Offered by Galerie de Lardemelle
Antoine Félix BOISSELIER
(Paris, 1790 - Versailles, 1857)
View of the ruins of the Château du Vivier-en-Brie
Oil on canvas
Signed lower left
Dated and located on the stretcher
27 x 41 cm
1834
Antoine-Félix, nicknamed Boisselier le Jeune, was first trained by his brother Félix (Damphal, 1776 - Rome, 1811), a pupil of Regnault rather specialized in the historical genre and who won in a row the Grand Prix de Rome in painting in 1805 and 1806; this older brother had a tragic fate since he committed suicide by drowning in the Tiber in January 1811.
After a trip to Italy in the years 1811/1812 - probably in the first place to attend to the funeral of his brother, Boisselier the young returned to France and enrolled in 1817 at 26 at the Beaux-Arts in Paris, in the workshop of the master of the neo-classical landscape Jean-Victor Bertin. With his talent, his already great experience, and the advice of his master, he was awarded 2nd at the Prix de Rome for the newly created historic landscape, of which Valenciennes was the initiator. On the theme of Democritus and the Abdéritains, he is preceded by the untouchable Michallon, another pupil of Bertin.
From then on, Boisselier exhibited regularly at the Salon until 1853, not disdaining provincial exhibitions (Douai, Cambrai - of which he is a member of the Academy, ...). He obtained numerous awards, such as a 2nd class medal in 1824. National consecration, he was decorated with the Legion of Honor in 1842.
He did educational work by being a drawing teacher at the military school of Saint-Cyr from 1830, and by having his own workshop in which he would train, for example, Charles-Émile Lambinet or Édouard-Charles de Beaumont.
Boisselier regularly exhibits views of Italy until the end of his career, but the French regions also retain his attention: Auvergne, Dauphiné, Dordogne, and especially Provence and the Paris basin (views of Pierrefonds, Fontainebleau, Les Andelys, Épône, Les Vaux de Cernay and of course our painting ...).
Apart from the pure landscape, he painted several historical scenes in the 1820s and 1830s, and more rarely, religious paintings for Saint-Sulpice in 1827.

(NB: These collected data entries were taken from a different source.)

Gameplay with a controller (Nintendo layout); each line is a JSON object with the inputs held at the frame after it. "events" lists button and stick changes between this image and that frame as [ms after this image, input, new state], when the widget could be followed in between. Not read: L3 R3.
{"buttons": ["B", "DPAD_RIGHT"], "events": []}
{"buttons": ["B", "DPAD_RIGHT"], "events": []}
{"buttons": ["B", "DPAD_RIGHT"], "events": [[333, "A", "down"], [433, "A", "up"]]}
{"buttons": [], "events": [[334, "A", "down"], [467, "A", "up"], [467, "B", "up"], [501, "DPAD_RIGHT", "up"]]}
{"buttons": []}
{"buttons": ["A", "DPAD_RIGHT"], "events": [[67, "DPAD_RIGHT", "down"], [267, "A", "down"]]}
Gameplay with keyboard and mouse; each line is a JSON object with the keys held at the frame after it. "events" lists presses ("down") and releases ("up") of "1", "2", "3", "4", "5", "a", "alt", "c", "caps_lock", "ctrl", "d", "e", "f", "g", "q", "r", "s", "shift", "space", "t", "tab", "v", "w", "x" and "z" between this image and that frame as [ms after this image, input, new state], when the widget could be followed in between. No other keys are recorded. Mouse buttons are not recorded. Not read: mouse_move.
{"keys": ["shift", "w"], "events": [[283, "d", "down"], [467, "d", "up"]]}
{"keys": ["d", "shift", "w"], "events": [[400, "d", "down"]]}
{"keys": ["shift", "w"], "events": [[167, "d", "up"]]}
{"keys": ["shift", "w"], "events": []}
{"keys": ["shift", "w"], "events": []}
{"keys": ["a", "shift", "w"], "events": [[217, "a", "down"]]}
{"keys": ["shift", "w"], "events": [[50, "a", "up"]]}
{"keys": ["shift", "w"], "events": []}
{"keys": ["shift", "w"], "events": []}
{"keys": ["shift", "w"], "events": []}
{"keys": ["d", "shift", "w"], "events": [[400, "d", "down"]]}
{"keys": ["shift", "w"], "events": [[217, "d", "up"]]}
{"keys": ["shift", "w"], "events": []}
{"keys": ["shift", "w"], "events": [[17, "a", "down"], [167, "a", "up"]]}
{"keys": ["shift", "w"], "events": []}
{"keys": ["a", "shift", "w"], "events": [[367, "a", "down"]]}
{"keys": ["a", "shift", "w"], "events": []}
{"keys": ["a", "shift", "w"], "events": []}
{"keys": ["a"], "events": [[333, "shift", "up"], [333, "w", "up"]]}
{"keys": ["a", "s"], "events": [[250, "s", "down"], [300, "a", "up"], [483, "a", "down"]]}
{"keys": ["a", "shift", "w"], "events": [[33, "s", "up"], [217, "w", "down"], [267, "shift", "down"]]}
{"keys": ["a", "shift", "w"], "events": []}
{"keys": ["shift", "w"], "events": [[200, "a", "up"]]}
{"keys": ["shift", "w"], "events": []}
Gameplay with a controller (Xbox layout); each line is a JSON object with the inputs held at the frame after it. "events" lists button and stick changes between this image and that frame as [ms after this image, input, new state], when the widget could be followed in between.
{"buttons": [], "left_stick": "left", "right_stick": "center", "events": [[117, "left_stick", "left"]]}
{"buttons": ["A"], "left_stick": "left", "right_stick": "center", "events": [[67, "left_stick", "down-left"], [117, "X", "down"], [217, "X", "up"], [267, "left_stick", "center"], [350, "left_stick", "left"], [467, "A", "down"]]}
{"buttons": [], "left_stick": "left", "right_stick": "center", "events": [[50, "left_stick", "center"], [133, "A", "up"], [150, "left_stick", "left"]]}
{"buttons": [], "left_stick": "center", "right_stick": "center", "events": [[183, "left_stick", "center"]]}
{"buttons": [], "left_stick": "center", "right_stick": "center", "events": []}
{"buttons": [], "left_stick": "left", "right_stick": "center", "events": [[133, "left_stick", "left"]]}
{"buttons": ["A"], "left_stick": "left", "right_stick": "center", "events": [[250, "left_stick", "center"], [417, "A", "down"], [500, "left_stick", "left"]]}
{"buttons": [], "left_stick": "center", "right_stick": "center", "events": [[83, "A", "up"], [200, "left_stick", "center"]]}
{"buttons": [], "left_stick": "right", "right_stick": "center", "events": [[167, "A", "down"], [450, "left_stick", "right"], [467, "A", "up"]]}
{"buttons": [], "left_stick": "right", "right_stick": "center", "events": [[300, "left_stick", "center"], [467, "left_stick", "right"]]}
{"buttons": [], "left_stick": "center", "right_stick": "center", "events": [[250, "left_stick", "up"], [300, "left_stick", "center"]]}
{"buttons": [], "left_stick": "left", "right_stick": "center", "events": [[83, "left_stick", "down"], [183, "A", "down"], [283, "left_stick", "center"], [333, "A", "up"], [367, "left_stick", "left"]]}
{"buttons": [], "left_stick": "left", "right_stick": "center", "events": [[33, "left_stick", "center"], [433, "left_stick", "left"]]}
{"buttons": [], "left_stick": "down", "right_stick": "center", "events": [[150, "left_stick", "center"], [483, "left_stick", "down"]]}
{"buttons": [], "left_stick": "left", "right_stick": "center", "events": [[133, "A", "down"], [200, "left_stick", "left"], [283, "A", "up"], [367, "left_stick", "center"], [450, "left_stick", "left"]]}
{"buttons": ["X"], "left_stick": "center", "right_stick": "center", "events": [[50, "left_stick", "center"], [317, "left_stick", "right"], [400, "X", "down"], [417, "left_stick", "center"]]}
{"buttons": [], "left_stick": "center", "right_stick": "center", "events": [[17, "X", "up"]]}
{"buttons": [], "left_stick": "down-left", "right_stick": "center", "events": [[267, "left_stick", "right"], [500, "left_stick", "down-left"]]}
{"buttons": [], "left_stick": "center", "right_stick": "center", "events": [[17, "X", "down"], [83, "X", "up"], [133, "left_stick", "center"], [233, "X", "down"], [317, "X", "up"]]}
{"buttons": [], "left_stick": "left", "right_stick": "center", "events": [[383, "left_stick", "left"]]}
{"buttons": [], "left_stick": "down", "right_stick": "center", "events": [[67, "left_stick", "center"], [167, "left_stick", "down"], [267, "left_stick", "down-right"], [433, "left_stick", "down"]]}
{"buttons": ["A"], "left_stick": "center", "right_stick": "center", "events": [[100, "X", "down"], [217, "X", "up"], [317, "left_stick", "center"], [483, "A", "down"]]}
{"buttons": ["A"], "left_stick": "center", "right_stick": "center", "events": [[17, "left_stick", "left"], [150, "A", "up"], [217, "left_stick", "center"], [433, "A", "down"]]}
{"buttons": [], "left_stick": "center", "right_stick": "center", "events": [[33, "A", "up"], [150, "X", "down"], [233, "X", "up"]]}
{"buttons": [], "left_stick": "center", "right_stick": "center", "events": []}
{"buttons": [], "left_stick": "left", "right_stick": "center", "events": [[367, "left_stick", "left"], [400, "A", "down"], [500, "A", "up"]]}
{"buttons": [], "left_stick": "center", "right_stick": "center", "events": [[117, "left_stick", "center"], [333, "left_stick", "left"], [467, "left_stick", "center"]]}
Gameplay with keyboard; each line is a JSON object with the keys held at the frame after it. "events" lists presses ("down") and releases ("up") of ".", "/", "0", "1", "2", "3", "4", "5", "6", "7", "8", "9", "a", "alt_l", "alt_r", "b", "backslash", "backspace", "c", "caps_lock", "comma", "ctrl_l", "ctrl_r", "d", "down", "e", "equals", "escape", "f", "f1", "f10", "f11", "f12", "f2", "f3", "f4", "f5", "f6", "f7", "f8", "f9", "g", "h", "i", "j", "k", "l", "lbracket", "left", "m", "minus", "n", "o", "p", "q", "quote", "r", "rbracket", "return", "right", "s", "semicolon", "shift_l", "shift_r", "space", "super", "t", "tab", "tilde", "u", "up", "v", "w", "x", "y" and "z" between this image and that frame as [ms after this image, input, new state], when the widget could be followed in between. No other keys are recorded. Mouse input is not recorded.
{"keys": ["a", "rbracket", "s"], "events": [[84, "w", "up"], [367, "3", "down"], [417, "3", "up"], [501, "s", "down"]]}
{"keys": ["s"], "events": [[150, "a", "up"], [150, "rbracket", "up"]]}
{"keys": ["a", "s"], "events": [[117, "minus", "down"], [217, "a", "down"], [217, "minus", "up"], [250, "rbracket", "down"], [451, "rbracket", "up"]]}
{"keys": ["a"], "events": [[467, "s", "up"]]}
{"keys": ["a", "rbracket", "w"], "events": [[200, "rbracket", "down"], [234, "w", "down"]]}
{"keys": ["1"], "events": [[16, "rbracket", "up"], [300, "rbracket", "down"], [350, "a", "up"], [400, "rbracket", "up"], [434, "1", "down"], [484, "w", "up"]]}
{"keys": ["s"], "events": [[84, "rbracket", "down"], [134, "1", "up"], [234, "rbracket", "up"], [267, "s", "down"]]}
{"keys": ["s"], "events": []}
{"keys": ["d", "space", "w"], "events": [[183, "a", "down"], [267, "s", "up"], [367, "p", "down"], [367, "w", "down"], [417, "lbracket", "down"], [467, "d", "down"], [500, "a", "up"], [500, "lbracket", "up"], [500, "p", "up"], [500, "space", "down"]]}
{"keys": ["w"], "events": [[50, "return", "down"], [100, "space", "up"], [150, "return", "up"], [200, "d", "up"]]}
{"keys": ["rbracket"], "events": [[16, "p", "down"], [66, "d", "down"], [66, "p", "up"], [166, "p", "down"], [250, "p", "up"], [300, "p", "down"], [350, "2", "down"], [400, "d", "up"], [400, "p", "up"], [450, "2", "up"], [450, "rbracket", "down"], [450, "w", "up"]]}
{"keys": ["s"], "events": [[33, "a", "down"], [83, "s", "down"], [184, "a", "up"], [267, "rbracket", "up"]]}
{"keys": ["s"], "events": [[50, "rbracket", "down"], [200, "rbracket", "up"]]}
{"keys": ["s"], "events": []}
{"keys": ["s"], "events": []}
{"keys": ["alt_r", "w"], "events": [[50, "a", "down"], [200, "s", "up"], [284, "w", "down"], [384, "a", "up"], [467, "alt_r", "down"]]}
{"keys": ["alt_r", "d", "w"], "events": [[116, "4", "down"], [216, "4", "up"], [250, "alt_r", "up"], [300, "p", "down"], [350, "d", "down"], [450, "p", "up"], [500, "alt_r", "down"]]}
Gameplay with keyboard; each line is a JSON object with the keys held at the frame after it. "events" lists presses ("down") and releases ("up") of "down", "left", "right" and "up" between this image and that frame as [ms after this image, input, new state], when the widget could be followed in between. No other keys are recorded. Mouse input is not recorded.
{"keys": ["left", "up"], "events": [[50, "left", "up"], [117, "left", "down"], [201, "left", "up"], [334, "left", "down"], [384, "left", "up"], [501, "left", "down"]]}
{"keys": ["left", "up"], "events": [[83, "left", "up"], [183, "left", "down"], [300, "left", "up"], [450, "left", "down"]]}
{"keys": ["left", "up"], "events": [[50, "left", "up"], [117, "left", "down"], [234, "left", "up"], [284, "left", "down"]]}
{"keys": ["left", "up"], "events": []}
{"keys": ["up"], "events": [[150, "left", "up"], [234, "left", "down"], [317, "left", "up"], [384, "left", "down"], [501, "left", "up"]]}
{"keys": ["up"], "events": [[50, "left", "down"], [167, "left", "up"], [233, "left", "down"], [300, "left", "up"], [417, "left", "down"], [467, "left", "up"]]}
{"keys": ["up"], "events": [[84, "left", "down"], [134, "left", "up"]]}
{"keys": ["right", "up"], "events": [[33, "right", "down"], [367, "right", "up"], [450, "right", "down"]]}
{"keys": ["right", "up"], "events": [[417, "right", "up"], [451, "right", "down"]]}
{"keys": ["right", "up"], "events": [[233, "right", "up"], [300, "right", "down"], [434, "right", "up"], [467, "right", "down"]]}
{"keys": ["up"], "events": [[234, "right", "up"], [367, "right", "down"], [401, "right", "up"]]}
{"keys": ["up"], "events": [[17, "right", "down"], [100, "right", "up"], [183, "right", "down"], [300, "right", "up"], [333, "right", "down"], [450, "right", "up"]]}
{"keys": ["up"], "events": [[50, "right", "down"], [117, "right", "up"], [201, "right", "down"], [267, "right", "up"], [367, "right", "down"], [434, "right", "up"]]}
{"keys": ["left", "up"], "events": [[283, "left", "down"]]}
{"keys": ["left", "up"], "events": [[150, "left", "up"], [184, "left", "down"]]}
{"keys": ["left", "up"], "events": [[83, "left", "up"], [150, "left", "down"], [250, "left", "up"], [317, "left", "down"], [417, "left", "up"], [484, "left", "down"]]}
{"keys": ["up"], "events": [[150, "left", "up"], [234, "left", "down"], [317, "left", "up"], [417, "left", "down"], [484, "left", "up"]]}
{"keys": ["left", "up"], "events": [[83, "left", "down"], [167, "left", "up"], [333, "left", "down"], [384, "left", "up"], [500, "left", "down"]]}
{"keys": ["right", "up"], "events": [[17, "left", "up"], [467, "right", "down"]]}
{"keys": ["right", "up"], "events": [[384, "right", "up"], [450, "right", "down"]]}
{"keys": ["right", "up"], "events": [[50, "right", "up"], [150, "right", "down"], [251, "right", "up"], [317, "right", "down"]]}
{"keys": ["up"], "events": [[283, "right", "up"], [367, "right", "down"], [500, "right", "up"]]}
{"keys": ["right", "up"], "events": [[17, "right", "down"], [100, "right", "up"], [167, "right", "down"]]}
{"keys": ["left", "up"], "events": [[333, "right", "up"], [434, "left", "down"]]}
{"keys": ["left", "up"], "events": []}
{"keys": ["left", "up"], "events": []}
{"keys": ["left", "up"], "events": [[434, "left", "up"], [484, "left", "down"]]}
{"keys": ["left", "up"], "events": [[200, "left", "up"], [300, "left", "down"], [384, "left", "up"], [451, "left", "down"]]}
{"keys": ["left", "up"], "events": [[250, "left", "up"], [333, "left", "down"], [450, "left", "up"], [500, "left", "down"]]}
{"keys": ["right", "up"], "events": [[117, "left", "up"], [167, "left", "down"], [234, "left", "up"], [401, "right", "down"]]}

Located today in the commune of Fontenay-Trésigny in the department of Seine-et-Marne, the Palais du Vivier, installed on the banks of the Bréon tributary of the Yerres, was originally integrated into the royal domain under Philippe IV le Bel.
Philippe V le Long signed the ordinances on the organization of the Court of Auditors and the Parliament of Paris in 1320 at Le Vivier, a name from the nearby fishpond. Then the kings succeed one another, Charles V enlarged it and installed a chapel dedicated to Saint Louis there. The castle served in 1352 as a sumptuous setting for the marriage of Jeanne of France, daughter of King John II the Good, with the king of Navarre Charles the Bad. The chapel was then raised to the rank of collegiate church for the occasion. In the 1390s, Charles VI was confined to the Vivier following his fits of madness. It is moreover for the latter's distraction that the tarot deck, as we know it today, was developed at Le Vivier by his personal doctor in order to calm his moods. Afterwards the castle will be abandoned, although we continue to serve carp from the Vivier at the Louvre table. François I will be the last to sleep there - among the neighboring monks, the castle being in a state of disrepair, and Louis XIV the last to spend there in 1694.
Le Vivier was used as a stone quarry during the revolution before being saved by Parisian lawyer Maître Jean-Baptiste-Nicolas Parquin, who saved the place by restoring ruins, ponds and gardens.
The estate has since passed from private to private hands and is today classified as a historic monument.